[Directions]
1) According to the transfer learning notebook below, on which GPU was the notebook run?
2) Sum up the transfer learning notebook below in two sentences.
3) Please pick up the transfer learning notebook below after its last sentence and write what comes next.

[Source text]
◆ ◆ ◆ ◆ ◆
### Transfer learning & The art of using Pre-trained Models in Deep Learning
[Article](https://analyticsvidhya.com/blog/2017/06/transfer-learning-the-art-of-fine-tuning-a-pre-trained-model/)

The above mentioned article explains the theoretical aspect of Transfer Learning really well but comes a little short on when it comes to implementation of the same. 
There were lot of issues which I faced while trying to execute the code directly from the website, like:
- Finding the dataset used ( The dataset link provided in article isn't the one used in implementation )
- MNIST images are of dimensions 28x28 and when scaled to 224x224 takes up whole memory ( Tried on 32GB RAM server) and crashes it.
- In the second part of implementation "Freeze the weigts of first few layers", the CNN architecture which is created is not correct as it adds the final 10 class neuron layer on top of previous 1000 class neuron layer while we are suppose to replace the last layer instead of adding on top of it.

***
Instead of loading the whole dataset in memory at one go, there is another better and optimized way of doing it, which is using "flow_from_directory" method of Keras.
If time permits I would be writing another notebook covering that.

***
This command specify which GPU to use in case multiple GPU's are available.

This notebook was run on GTX 980 Ti GPU, so you might observe different run times on your end

In [1]:
import os
os.environ["CUDA_VISIBLE_DEVICES"]="1"

### Part 1: Retrain the output dense layers only

In [2]:
# importing required libraries

from keras.models import Sequential
from scipy.misc import imread
get_ipython().magic('matplotlib inline')
import matplotlib.pyplot as plt
import numpy as np
import keras
from keras.layers import Dense
import pandas as pd

from keras.applications.vgg16 import VGG16
from keras.preprocessing import image
from keras.applications.vgg16 import preprocess_input
import numpy as np
from keras.applications.vgg16 import decode_predictions

  from ._conv import register_converters as _register_converters
Using TensorFlow backend.


### Data Download

Data for this notebook can be downloaded from "Identify the Digits" hackathon from Analytics Vidhya website using the following link:<br>
https://datahack.analyticsvidhya.com/contest/practice-problem-identify-the-digits/ 

Extract the compressed file to a specific location and rename the csv files to train.csv and test.csv respectively.

***
Pass on the csv files path to first two variables and provide the image folder path to other two variables.
◆ ◆ ◆ ◆ ◆
[Available data]
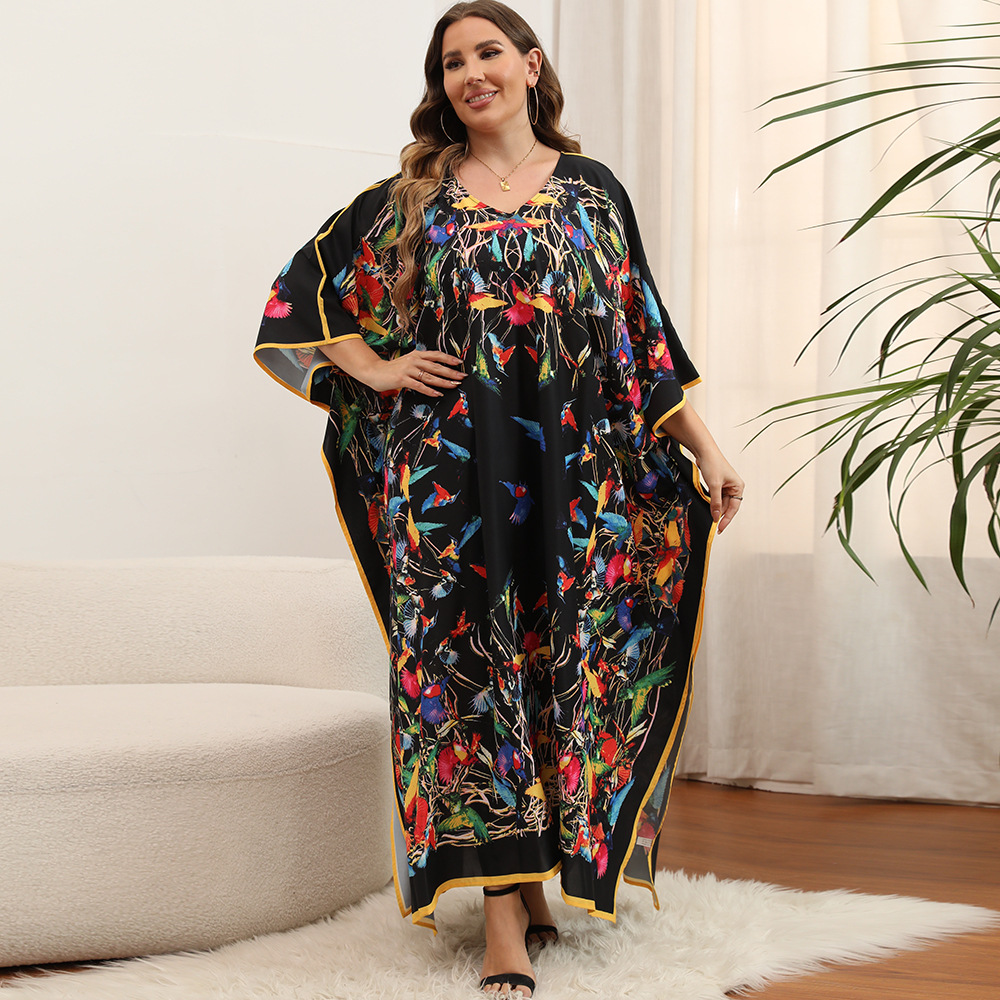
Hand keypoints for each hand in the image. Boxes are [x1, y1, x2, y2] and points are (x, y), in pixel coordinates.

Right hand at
◆ ◆ ◆ ◆ ◆
[Answer list]
1) GTX 980 Ti

2) The notebook says an Analytics Vidhya article explains the theory of transfer learning well but falls short on implementation, citing a dataset link that doesn't match the one used, memory crashes from scaling 28x28 MNIST images to 224x224, and a flawed architecture that adds a 10-class layer on top of the 1000-class layer instead of replacing it. It then sets which GPU to use, imports the libraries for retraining only the output dense layers with VGG16, and explains how to download the data from the "Identify the Digits" hackathon and rename the csv files.

3)
In [3]:
train_raw=pd.read_csv("/home/arpit/notebooks/data/av/mnist/train.csv")
test_raw=pd.read_csv("/home/arpit/notebooks/data/av/mnist/test.csv")
train_path="/home/arpit/notebooks/data/av/mnist/Images/train/"
test_path="/home/arpit/notebooks/data/av/mnist/Images/test/"

Lets do the data sampling by picking only 10% of the data as the main focus for this tutorial is to get up and running on Transfer Learning rather than focusing on accurcy of the data.

You can increase or decrease the sampling percent as per your convenience. 

Sampling here is important as if you try to load the provided training dataset which has 49,000 images in the way they have implemented you won't be able to load it fully as it takes everything in RAM and even after having 32GB RAM my server crashed.

In [4]:
# Number of images in raw training file
train_raw.shape

(49000, 2)

In [5]:
data_sampling_rate = 0.1
train = train_raw.sample(frac=data_sampling_rate).reset_index(drop=True)
test = test_raw.sample(frac=data_sampling_rate).reset_index(drop=True)

In [6]:
# Number of images after sampling
train.shape

(4900, 2)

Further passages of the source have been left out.